### [WHAT YOU NEED TO DO]
Could you please return each line of the data that has the word "Mahasiswa"?

[Collected data]

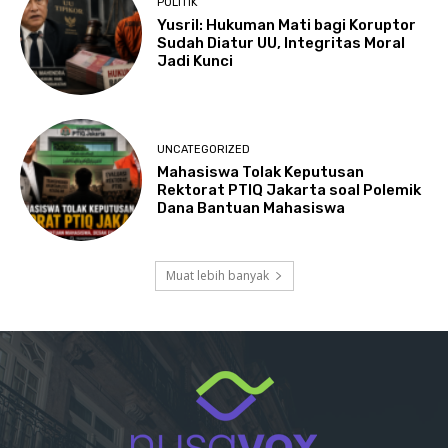
POLITIK
Yusril: Hukuman Mati bagi Koruptor
Sudah Diatur UU, Integritas Moral
Jadi Kunci
UNCATEGORIZED
Mahasiswa Tolak Keputusan
Rektorat PTIQ Jakarta soal Polemik
Dana Bantuan Mahasiswa
Muat lebih banyak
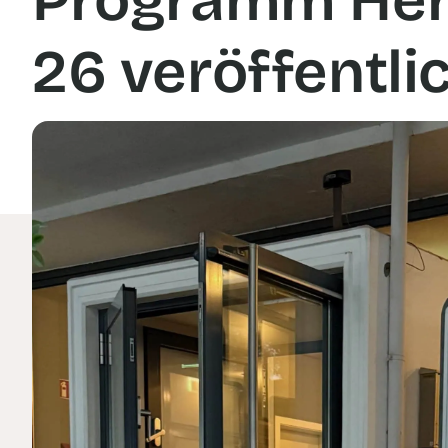
Programm Her
26 veröffentli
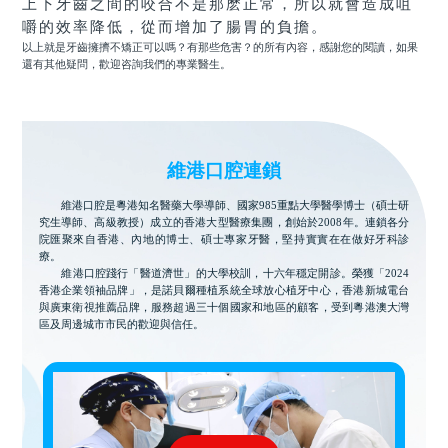
上下牙齒之間的咬合不是那麽正常，所以就會造成咀
嚼的效率降低，從而增加了腸胃的負擔。
以上就是
牙齒擁擠不矯正可以嗎？有那些危害？
的所有內容，感謝您的閱讀，如果
還有其他疑問，歡迎咨詢我們的專業醫生。
維港口腔連鎖
維港口腔是粵港知名醫藥大學導師、國家985重點大學醫學博士（碩士研
究生導師、高級教授）成立的香港大型醫療集團，創始於2008年。連鎖各分
院匯聚來自香港、內地的博士、碩士專家牙醫，堅持實實在在做好牙科診
療。
維港口腔踐行「醫道濟世」的大學校訓，十六年穩定開診。榮獲「2024
香港企業領袖品牌」，是諾貝爾種植系統全球放心植牙中心，香港新城電台
與廣東衛視推薦品牌，服務超過三十個國家和地區的顧客，受到粵港澳大灣
區及周邊城市市民的歡迎與信任。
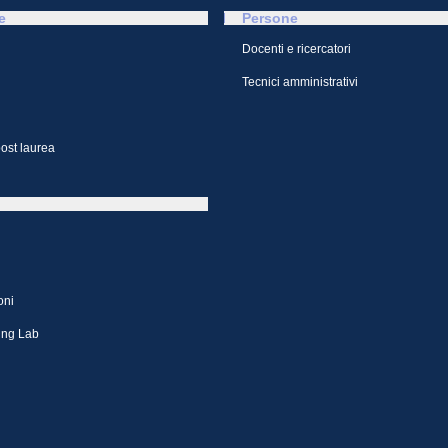
e
Persone
Docenti e ricercatori
Tecnici amministrativi
ost laurea
oni
ing Lab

### [EXERCISE OUTPUT]
Mahasiswa Tolak Keputusan
Dana Bantuan Mahasiswa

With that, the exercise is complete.